2021年11月15日 10時30分47秒 | 住民投票・市庁舎・リコール・市政

怒りの力は侮れない
それは行動に直結するパワフルさだけでなく
いつまでも人の心に通奏低音のように沈潜してしまう

我ながら情けないが、忘れられない怒りがある
それは新城市の住民投票に関する2つの出来事だ
(住民投票は、身の丈に合わない豪華な庁舎建設の縮小を求めた
 市民の呼びかけがきっかけで、紆余曲折の後、議会提案で決定した)

選択肢1 市道東新町桜淵線の路線の変更を伴わない現計画の見直し
選択肢2 市道東新町桜淵線の路線の変更を伴う現計画の見直し

2015年、新城市の新庁舎建設に関して住民投票が行われることになったが
その時の選択肢がこの2つだ
これを見た人(市民)は直感的に何を言っているか分からない
何を言っているか分からない状態で、どちらかを選べ!というのは随分乱暴な話だ

最近出版された前の市長が登場する本では
「住民投票などの制度の原則は、全住民が直感的に判断し、選択できる問いを用意しなければならない」
と評論家風に答えている
だが前の市長の時代に行われたのは、直感的に解りにくいこの選択肢だった
彼は「自分は分かる」と言って、この選択肢による住民投票に異議を感じなかった
(言ってることと、やってることが違う)

::::

**作業内容:**
1. 提示文のうち「2015年、新城市の新庁舎建設に関して」で始まる段落を、主な事実を残してより短く書き直してください。
2. 提示文によると、住民投票の選択肢1と選択肢2は、市道東新町桜淵線について何が異なっていましたか。
3. 新城市の住民投票を扱った提示文の最後の行に続けて、文章を書き継いでください。

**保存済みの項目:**
::::

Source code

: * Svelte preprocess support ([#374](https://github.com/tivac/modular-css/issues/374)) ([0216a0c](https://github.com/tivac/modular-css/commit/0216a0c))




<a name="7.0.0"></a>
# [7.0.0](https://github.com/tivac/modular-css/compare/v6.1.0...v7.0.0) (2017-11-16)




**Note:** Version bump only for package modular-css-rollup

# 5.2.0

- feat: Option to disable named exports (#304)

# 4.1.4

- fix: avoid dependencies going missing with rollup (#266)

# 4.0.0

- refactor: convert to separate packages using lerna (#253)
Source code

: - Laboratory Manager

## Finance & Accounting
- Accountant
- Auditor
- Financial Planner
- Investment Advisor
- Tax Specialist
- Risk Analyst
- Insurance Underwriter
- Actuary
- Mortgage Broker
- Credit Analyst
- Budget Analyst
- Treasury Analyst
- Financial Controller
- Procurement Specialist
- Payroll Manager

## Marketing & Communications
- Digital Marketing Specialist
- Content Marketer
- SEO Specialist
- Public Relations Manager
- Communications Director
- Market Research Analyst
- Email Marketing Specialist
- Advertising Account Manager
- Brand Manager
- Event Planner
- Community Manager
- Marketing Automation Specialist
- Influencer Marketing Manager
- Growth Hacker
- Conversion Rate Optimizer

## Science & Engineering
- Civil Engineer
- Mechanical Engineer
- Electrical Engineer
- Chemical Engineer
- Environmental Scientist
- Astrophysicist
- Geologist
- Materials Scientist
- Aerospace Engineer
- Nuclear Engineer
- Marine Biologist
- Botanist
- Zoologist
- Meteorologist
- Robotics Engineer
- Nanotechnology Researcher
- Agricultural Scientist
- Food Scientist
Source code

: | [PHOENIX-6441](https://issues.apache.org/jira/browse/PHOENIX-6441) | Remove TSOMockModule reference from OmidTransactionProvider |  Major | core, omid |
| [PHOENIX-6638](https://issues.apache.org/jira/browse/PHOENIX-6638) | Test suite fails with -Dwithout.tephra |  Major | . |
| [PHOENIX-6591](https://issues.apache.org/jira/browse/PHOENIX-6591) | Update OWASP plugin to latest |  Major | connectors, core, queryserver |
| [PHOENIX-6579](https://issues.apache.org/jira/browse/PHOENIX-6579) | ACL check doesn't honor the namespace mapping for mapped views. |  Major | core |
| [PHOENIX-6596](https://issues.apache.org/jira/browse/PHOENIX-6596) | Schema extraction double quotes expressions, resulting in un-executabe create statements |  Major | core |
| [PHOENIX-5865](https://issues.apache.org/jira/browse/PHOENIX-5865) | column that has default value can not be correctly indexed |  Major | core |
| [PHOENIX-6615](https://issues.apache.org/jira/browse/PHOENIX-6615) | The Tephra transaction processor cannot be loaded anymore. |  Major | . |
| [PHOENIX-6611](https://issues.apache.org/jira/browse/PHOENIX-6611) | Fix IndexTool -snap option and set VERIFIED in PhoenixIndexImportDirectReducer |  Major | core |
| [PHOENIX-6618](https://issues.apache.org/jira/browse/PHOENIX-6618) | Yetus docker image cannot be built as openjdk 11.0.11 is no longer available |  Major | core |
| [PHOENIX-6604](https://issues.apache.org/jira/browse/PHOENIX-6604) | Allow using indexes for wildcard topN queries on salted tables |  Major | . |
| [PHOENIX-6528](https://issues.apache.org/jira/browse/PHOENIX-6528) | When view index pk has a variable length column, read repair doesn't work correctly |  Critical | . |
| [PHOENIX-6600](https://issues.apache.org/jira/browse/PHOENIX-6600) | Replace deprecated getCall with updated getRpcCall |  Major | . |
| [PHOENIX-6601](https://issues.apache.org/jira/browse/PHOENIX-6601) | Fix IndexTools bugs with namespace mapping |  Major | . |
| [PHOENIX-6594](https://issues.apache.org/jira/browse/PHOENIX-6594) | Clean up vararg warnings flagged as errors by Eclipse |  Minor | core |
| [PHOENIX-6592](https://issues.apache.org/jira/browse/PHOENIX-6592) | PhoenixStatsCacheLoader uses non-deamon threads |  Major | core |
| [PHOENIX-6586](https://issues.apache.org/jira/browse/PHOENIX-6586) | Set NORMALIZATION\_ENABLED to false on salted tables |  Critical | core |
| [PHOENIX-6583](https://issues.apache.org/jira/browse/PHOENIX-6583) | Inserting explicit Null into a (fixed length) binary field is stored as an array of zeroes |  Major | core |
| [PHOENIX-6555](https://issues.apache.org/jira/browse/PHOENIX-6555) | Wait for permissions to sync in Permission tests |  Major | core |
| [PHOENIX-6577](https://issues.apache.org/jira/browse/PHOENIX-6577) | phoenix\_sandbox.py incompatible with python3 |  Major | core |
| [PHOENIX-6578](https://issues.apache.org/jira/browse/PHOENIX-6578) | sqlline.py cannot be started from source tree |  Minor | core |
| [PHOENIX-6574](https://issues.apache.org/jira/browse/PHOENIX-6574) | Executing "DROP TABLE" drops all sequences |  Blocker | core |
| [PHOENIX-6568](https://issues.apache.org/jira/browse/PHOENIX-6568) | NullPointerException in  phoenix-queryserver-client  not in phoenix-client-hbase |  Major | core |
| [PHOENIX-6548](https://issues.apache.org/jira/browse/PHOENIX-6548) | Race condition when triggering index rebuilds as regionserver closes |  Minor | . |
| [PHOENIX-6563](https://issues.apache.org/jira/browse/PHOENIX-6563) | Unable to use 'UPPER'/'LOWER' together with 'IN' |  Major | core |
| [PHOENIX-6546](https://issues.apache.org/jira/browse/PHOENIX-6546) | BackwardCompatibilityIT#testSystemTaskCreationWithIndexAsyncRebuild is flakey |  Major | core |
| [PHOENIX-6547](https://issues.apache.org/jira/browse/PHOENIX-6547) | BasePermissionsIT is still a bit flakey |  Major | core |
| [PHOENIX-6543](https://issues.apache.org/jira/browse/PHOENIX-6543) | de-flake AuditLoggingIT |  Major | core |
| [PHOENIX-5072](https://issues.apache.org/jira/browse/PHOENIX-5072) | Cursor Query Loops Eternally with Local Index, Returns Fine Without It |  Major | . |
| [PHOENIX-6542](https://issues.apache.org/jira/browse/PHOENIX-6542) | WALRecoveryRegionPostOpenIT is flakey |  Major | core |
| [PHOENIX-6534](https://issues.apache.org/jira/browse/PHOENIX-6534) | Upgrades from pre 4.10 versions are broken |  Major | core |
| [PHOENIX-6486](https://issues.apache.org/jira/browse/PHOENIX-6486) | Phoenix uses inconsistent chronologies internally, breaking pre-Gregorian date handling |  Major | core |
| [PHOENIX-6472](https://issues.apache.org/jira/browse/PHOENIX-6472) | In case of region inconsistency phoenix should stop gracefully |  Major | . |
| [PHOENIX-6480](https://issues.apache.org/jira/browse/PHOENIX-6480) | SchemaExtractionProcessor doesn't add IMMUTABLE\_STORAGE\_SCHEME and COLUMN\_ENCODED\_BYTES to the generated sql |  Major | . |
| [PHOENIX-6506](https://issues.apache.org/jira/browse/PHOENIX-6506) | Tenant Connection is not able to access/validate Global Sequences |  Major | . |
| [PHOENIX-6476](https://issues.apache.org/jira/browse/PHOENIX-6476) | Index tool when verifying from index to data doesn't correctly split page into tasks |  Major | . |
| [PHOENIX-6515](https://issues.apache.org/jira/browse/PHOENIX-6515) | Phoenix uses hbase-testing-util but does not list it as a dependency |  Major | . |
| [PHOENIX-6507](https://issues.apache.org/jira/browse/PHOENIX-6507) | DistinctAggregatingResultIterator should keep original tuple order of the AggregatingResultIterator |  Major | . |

::::

**各問の解答:**
1. 2015年、新城市の新庁舎建設をめぐって住民投票が行われることになったが、示された2つの選択肢は市民が直感的に理解できないものだった。意味が分からないままどちらかを選ばせるのは、随分乱暴な話である。

2. 市道東新町桜淵線の路線の変更を伴うかどうかが異なっていました。

3.
だが当事者である市民の自分らは、まずはこの解りにくい選択肢を変更するように働きかけた
住民投票は議会提案で決まったから、当時行われた議会報告会でそれを訴えた
だが議会は何も変更しなかった

この住民投票が行われる条件として前の市長は、この2つの選択肢の比較ができるように
「市民まちづくり集会」を開く様に求めた
ここまでは良いとしても、その先がひどかった

2つの選択肢の良し悪しを比較するのなら、双方(住民投票を求めた側と求められた側)の
言い分の発表時間は同じでなければならない
あるいは、同等の立場で意見を言い合うというのが当たり前のことだ
会場にいた人は、無条件にそのように行われるものだ、行われていたと思ったかもしれないが
全くそうではなかった

選択肢1は行政が決めたプランを実行するというもので、
選択肢2が住民投票を求めた側のプランだが、それぞれの案を発表する時間、
発表する人はとても奇妙なものだった
選択肢1は当然の様に行政が説明、そして選択肢2は市民が発表すると思いきや
なんとこれも行政が説明した
そして「選択肢2は自分たちの計画ではないからよくわからない」と会場で平気で口にした
更に選択肢2を発表する行政の人は、選択肢2の欠点を会場で発表した
(この欠点はデマで、その後調べてみるとそのような事実はなかった)

何故、そんなでたらめなことがおきてしまったのか?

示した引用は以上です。